Desde segunda-feira, o órgão recebeu mais de 104 ligações de consumidores reclamando da falta de luz. “A compensação deve ser feita em forma de desconto na fatura do mês seguinte ao problema”, explica o diretor jurídico da Acecont, Marcos Zumba. A Acecont notificou a distribuidora exigindo o restabelecimento imediato de energia elétrica em Nova Iguaçu, Tijuca e Andaraí. “A resolução 456 da Aneel determina que a energia elétrica precisa ser religada em no máximo quatro horas, e a grande maioria desses usuários estava ou está sem luz há mais de 39 horas. Isso é um absurdo”, disse Zumba.

O Disque-Concessionárias, criado pela Acecont para receber denúncias e reclamações de concessionárias, atende de segunda à sexta-feira, das 10h às 18h, no telefone (21) 3902-0956.

Fonte: O Dia.

Moradores fecham ruas em protesto contra apagão

Na Zona Oeste, comunidade está há uma semana sem energia. Comerciantes amargam prejuízos com alimentos estragados e têm que fechar as portas

POR FRANCISCO EDSON ALVES

Rio - Os constantes apagões em comunidades estão gerando uma onda de protestos na cidade. Na noite de quarta-feira, moradores da Favela da Metral, perto da Vila Kennedy, em Bangu, ameaçaram fechar a Avenida Brasil, depois de incendiar pneus na pista auxiliar, na altura do nº 35.760, sentido Zona Oeste. Policiais do Batalhão de Polícia Rodoviária conseguiram contê-los.

Revoltados, após cerca de uma semana sem luz, mais de 200 moradores tentaram continuar a manifestação no início da manhã de ontem, mas foram impedidos de novo pela polícia. No início da tarde, a energia já havia sido restabelecida pela Light.

Na mesma noite de quarta-feira, moradores da comunidade Asa Branca, no Recreio, também na Zona Oeste, fecharam a Av. Salvador Allende, no nº 2.700. Indignados, atearam fogo a entulhos, depois de 48 horas às escuras. Já moradores do bairro Jardim Letícia, em Campo Grande, planejam atos semelhantes nos próximos dias. “Não aguentamos mais tantos apagões! O último durou quatro dias, de quinta a segunda-feira. Tive prejuízo de mais de R$ 150 com carnes e alimentos que estragaram na geladeira”, contou Braz Caetano de Abreu, 49, que mora na Rua Renato Leite Silva e mantém estoque de velas em casa.

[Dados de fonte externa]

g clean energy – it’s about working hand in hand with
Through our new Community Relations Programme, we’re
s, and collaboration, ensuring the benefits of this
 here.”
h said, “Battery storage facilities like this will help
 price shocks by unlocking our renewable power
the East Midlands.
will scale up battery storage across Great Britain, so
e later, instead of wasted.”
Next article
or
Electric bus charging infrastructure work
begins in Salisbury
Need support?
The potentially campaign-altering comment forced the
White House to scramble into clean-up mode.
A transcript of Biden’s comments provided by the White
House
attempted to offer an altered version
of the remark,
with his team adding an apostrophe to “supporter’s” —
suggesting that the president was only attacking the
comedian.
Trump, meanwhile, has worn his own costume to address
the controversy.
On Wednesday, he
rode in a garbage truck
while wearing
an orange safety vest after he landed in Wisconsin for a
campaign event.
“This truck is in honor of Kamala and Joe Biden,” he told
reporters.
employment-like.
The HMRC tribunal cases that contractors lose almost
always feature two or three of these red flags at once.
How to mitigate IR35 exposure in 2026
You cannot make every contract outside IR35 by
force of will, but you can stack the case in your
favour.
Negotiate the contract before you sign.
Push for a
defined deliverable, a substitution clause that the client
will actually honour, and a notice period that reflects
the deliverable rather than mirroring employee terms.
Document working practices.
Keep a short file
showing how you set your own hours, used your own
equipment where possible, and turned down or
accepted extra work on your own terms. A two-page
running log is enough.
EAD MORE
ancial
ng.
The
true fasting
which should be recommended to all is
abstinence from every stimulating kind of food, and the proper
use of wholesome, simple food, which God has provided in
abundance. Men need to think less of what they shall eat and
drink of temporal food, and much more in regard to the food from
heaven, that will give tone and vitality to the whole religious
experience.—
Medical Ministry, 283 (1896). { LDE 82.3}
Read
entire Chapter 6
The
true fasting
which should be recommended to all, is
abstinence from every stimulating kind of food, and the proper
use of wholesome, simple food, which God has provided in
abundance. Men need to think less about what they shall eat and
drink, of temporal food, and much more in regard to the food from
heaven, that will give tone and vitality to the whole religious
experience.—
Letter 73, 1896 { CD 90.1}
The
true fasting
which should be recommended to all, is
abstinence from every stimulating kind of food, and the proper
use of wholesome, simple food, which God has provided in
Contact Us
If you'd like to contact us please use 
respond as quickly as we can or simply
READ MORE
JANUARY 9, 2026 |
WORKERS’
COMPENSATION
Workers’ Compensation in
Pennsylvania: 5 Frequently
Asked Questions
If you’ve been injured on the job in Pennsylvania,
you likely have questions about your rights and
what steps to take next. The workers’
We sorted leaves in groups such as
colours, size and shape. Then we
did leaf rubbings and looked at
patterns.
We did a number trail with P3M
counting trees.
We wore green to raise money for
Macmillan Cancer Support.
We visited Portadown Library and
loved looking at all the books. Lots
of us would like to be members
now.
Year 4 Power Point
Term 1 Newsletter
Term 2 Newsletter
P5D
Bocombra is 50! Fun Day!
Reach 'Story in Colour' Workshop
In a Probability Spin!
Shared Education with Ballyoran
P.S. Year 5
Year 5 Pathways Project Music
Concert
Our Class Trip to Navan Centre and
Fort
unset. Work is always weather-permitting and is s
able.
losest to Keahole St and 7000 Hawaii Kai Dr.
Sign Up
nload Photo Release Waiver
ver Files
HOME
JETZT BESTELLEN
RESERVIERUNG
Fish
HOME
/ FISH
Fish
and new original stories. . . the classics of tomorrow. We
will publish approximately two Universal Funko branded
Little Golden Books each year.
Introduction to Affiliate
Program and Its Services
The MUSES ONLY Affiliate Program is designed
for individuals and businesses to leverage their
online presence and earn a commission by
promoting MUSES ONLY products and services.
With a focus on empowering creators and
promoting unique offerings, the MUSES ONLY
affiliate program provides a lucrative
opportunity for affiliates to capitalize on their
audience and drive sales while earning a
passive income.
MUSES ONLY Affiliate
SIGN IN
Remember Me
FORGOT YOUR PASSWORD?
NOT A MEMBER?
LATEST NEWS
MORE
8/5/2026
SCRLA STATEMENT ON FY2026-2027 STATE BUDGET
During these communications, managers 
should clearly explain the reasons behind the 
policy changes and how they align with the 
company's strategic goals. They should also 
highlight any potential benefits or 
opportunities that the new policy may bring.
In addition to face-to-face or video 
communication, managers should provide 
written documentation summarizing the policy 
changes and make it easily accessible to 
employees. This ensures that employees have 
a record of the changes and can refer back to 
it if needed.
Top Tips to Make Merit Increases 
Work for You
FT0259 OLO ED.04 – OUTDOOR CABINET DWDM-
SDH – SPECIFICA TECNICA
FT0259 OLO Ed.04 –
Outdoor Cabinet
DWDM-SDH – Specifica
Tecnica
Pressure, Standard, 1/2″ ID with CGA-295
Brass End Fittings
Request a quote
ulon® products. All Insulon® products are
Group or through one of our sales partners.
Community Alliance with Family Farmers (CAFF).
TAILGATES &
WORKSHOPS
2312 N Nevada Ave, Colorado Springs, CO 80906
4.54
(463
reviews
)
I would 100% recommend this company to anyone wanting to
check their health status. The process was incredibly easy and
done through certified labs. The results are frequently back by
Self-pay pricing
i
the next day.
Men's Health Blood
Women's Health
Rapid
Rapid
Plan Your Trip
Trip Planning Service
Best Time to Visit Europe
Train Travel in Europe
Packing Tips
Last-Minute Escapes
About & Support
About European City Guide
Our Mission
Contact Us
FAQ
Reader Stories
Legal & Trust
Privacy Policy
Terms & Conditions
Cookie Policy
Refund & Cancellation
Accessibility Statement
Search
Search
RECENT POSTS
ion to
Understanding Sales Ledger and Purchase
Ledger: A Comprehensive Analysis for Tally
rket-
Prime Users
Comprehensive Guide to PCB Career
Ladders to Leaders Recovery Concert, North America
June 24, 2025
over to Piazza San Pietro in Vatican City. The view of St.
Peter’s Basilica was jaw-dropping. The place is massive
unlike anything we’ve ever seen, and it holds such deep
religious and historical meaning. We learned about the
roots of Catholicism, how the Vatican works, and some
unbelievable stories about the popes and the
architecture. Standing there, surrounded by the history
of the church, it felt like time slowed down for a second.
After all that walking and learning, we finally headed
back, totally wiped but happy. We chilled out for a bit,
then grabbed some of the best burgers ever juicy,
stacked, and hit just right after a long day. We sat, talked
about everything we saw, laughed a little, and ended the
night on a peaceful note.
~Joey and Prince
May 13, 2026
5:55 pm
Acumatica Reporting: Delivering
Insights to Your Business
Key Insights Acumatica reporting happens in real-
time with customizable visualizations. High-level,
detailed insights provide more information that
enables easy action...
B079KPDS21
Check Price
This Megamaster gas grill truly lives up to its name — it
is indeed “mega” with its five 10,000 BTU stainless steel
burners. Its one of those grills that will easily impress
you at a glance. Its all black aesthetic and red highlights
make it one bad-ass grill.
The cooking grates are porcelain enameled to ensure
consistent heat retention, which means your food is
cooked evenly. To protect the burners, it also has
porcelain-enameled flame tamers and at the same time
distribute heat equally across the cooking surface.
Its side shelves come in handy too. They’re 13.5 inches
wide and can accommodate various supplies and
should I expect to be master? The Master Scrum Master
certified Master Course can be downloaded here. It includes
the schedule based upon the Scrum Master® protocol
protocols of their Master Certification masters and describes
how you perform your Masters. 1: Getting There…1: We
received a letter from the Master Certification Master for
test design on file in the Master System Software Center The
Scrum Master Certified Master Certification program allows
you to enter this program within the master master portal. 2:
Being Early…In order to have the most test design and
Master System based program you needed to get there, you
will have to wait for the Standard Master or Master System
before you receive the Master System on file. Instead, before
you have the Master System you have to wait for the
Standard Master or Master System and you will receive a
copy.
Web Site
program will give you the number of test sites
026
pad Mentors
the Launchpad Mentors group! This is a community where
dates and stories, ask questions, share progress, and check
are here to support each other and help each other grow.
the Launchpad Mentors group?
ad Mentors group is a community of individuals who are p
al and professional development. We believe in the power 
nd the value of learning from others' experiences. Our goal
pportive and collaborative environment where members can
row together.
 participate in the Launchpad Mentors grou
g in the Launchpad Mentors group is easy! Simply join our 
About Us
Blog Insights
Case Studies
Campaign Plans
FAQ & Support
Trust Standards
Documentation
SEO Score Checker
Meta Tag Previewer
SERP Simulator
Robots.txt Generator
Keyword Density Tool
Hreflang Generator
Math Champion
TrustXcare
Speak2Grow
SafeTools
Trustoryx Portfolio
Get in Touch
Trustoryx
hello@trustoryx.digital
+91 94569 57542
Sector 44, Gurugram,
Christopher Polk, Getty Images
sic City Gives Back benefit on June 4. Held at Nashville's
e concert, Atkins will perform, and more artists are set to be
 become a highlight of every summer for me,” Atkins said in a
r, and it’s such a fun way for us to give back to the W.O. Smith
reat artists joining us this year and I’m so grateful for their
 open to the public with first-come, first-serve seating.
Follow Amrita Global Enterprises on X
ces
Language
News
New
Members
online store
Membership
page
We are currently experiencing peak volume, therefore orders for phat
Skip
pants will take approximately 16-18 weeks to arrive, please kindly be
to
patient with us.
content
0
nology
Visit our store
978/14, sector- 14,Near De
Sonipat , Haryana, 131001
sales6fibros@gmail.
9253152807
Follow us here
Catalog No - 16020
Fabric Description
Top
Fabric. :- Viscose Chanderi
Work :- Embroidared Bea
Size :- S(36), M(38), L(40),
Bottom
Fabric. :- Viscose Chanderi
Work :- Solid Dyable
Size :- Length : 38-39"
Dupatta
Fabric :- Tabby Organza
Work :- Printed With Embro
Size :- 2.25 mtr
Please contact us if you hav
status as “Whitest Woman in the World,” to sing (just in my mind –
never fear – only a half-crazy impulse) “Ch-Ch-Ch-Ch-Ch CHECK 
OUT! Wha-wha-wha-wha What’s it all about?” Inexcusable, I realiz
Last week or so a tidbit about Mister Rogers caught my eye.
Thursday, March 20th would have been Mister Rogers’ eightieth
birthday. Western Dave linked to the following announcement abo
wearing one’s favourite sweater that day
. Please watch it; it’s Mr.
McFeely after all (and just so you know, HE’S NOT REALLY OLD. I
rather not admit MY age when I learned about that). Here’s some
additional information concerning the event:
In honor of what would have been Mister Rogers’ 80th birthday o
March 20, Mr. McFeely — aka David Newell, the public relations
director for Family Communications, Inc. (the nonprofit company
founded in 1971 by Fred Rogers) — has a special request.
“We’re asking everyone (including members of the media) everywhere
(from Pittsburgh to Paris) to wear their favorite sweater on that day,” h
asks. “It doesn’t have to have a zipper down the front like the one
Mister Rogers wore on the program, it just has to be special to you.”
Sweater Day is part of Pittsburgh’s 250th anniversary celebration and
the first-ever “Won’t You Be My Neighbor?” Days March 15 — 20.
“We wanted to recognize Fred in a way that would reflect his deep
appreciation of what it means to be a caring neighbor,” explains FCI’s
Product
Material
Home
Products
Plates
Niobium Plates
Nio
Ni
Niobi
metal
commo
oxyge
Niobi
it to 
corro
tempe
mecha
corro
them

Em tempos de apagão no Rio, o prejuízo não tem endereço certo. No Grajaú, bastaram quatro horas de apagão, na terça-feira, para que o comerciante Mário Augusto Alves, 68 anos, perdesse mais de R$ 5 mil. Proprietário de um açougue, ele precisou fechar a loja. “Nossa câmara frigorífica suporta até 15 horas sem luz sem que haja risco de estragar as carnes. Mas, se faltar eletricidade, não posso mais abrir a porta do frigorífico. Então, a saída foi fechar o açougue e amargar o prejuízo. Espero providências da Light, porque tenho funcionários e famílias para sustentar”, reclamou.